> **What you are asked to do**
Return each line of the rows below that contains the string "horizontal". Case counts.

─── Supplied entries ───

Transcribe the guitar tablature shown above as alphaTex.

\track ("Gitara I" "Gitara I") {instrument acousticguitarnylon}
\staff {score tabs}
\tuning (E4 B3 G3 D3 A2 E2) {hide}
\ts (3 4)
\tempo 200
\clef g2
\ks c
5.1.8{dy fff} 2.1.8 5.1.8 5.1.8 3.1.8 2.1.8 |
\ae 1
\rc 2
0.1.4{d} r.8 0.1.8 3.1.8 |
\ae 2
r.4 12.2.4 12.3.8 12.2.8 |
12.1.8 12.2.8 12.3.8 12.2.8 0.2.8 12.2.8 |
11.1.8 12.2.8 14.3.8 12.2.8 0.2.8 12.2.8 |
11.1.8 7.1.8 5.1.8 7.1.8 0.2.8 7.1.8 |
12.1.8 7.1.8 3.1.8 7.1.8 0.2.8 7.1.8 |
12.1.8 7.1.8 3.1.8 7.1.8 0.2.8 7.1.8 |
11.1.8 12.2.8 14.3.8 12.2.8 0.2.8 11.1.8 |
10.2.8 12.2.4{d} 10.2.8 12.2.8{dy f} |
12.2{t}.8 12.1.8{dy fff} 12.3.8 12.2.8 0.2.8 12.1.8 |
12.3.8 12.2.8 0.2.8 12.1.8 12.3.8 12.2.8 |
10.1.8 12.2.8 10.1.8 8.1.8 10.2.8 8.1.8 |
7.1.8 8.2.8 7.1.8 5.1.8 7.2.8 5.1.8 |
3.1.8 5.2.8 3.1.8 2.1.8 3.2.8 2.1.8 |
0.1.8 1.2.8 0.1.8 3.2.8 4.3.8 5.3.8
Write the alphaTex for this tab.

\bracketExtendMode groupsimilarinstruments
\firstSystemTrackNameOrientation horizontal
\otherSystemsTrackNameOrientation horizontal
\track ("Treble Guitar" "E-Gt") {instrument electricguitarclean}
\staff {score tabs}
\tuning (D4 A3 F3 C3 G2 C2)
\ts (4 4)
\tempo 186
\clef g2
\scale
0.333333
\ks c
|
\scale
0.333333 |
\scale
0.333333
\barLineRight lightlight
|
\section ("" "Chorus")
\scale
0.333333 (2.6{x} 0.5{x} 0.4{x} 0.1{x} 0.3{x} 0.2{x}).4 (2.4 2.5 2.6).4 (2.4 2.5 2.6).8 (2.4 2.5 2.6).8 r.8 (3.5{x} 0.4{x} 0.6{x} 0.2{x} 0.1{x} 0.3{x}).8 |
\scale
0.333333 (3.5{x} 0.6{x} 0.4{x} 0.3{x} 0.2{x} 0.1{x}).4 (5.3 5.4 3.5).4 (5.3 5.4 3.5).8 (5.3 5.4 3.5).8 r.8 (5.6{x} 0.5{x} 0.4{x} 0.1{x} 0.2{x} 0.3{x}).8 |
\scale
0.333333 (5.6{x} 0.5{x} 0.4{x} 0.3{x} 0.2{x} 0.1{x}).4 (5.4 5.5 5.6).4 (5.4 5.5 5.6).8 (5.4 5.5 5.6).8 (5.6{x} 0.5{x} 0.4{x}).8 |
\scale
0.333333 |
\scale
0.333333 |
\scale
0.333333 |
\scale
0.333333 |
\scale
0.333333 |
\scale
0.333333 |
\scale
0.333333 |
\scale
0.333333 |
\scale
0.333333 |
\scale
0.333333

───

> **Solution**
\firstSystemTrackNameOrientation horizontal
\otherSystemsTrackNameOrientation horizontal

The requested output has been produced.